Extracted entries –

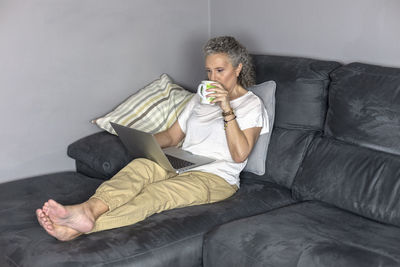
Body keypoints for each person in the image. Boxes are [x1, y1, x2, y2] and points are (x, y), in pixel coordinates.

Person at [36, 36, 269, 241]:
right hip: (183, 161)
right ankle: (88, 209)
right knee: (139, 168)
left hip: (216, 177)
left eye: (220, 71)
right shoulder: (200, 98)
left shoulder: (251, 105)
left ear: (238, 69)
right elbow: (172, 135)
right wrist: (142, 142)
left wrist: (226, 106)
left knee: (156, 194)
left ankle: (77, 229)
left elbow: (240, 154)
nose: (213, 78)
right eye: (208, 71)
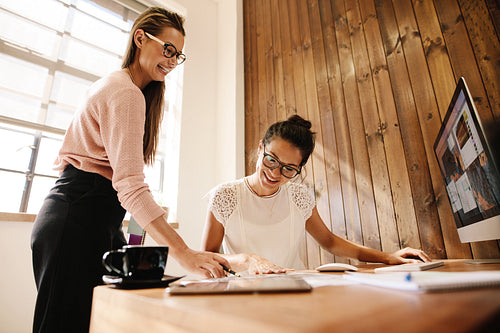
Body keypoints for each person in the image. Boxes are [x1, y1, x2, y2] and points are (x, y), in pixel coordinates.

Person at [31, 7, 229, 333]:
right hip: (77, 217)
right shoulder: (126, 93)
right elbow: (130, 186)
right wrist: (184, 253)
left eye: (178, 55)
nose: (172, 61)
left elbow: (122, 185)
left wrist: (133, 240)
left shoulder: (124, 89)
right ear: (140, 38)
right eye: (167, 50)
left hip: (85, 216)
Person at [202, 115, 431, 274]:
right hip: (243, 293)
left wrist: (388, 256)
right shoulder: (226, 196)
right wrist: (247, 259)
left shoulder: (298, 196)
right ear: (261, 147)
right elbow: (207, 257)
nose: (275, 173)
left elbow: (329, 241)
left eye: (289, 168)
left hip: (295, 288)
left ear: (299, 168)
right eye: (271, 159)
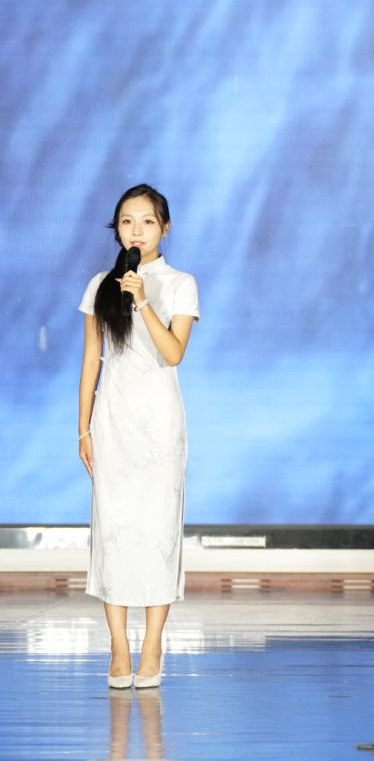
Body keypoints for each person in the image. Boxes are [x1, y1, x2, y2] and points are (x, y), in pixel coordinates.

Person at [78, 184, 200, 690]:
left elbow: (173, 354)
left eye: (147, 221)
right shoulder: (100, 285)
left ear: (164, 228)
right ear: (117, 229)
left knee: (157, 531)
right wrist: (82, 427)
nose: (137, 231)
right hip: (113, 422)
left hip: (160, 425)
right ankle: (118, 645)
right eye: (127, 221)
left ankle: (152, 645)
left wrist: (145, 301)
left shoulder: (180, 283)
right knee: (114, 529)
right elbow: (91, 360)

Work item –
Tell me how many lines of the records include the word "elbow", and say nothing else.

Response box –
8